Historic house in New Hampshire, United States

The Samuel Tenney House is an historic house at 65 High Street in Exeter, New Hampshire. This mansion was built circa 1800 as the primary residence of Samuel Tenney, a noted scholar, scientist, physician, American Revolutionary War surgeon, patriot, judge, and member of Congress, and his wife Tabitha Gilman Tenney, the noted early American author.

The master carpenter for the house was Ebenezer Clifford working with Bradbury Johnson. At the time, Clifford lived in the Gilman Garrison House, now owned by Historic New England. They also built the First Church, Exeter; the second Phillips Exeter Academy main building; and the Atkinson Academy building.

Mrs. Tenney died in 1837, and the house was later occupied by Tristram Shaw, who was a member of the U.S. House of Representatives, representing New Hampshire from 1830 until his death in 1843. In January 1892, Dr. George W. Dearborn purchased the Samuel Tenney House from Frank H. Hervey.

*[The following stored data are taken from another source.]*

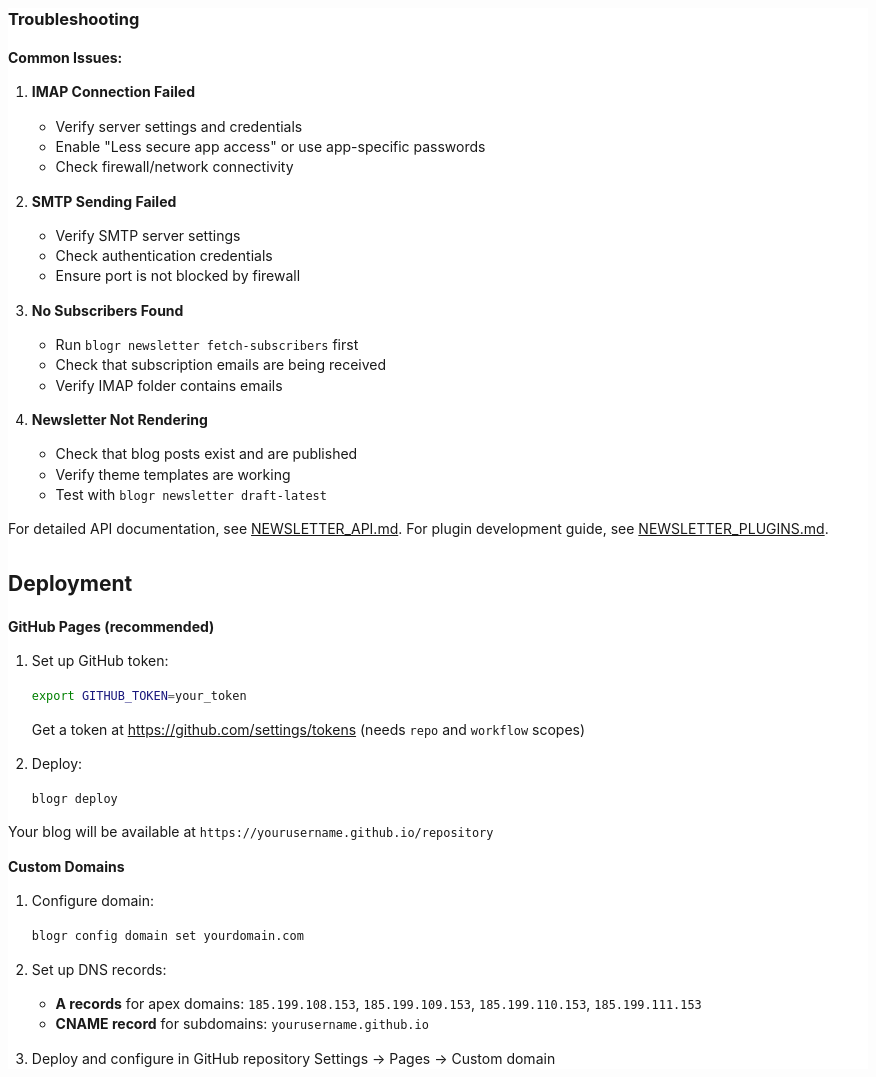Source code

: ### Troubleshooting

**Common Issues:**

1. **IMAP Connection Failed**
   - Verify server settings and credentials
   - Enable "Less secure app access" or use app-specific passwords
   - Check firewall/network connectivity

2. **SMTP Sending Failed**
   - Verify SMTP server settings
   - Check authentication credentials
   - Ensure port is not blocked by firewall

3. **No Subscribers Found**
   - Run `blogr newsletter fetch-subscribers` first
   - Check that subscription emails are being received
   - Verify IMAP folder contains emails

4. **Newsletter Not Rendering**
   - Check that blog posts exist and are published
   - Verify theme templates are working
   - Test with `blogr newsletter draft-latest`

For detailed API documentation, see [NEWSLETTER_API.md](NEWSLETTER_API.md).
For plugin development guide, see [NEWSLETTER_PLUGINS.md](NEWSLETTER_PLUGINS.md).

## Deployment

**GitHub Pages (recommended)**

1. Set up GitHub token:
   ```bash
   export GITHUB_TOKEN=your_token
   ```
   Get a token at https://github.com/settings/tokens (needs `repo` and `workflow` scopes)

2. Deploy:
   ```bash
   blogr deploy
   ```

Your blog will be available at `https://yourusername.github.io/repository`

**Custom Domains**

1. Configure domain:
   ```bash
   blogr config domain set yourdomain.com
   ```

2. Set up DNS records:
   - **A records** for apex domains: `185.199.108.153`, `185.199.109.153`, `185.199.110.153`, `185.199.111.153`
   - **CNAME record** for subdomains: `yourusername.github.io`

3. Deploy and configure in GitHub repository Settings → Pages → Custom domain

Today the house is located at 65 High Street, having been relocated there in 1893 from its original location in the center of Exeter, next to and north of the First Church on Front Street, to accommodate construction of the Rockingham County Courthouse. On November 25, 1980, the building was added to the National Register of Historic Places.

==See also==
- National Register of Historic Places listings in Rockingham County, New Hampshire

==Sources==
- Postcards from Exeter by Carol Walker Aten. Arcadia Publishing, 2003. Tenney House, Page 90.
- New Hampshire Architecture: an illustrated guide by Bryant Franklin Tolles, Carolyn K. Tolles. New Hampshire Historical Society. UPNE, 1979. Dr. Samuel Tenney House, Page 53.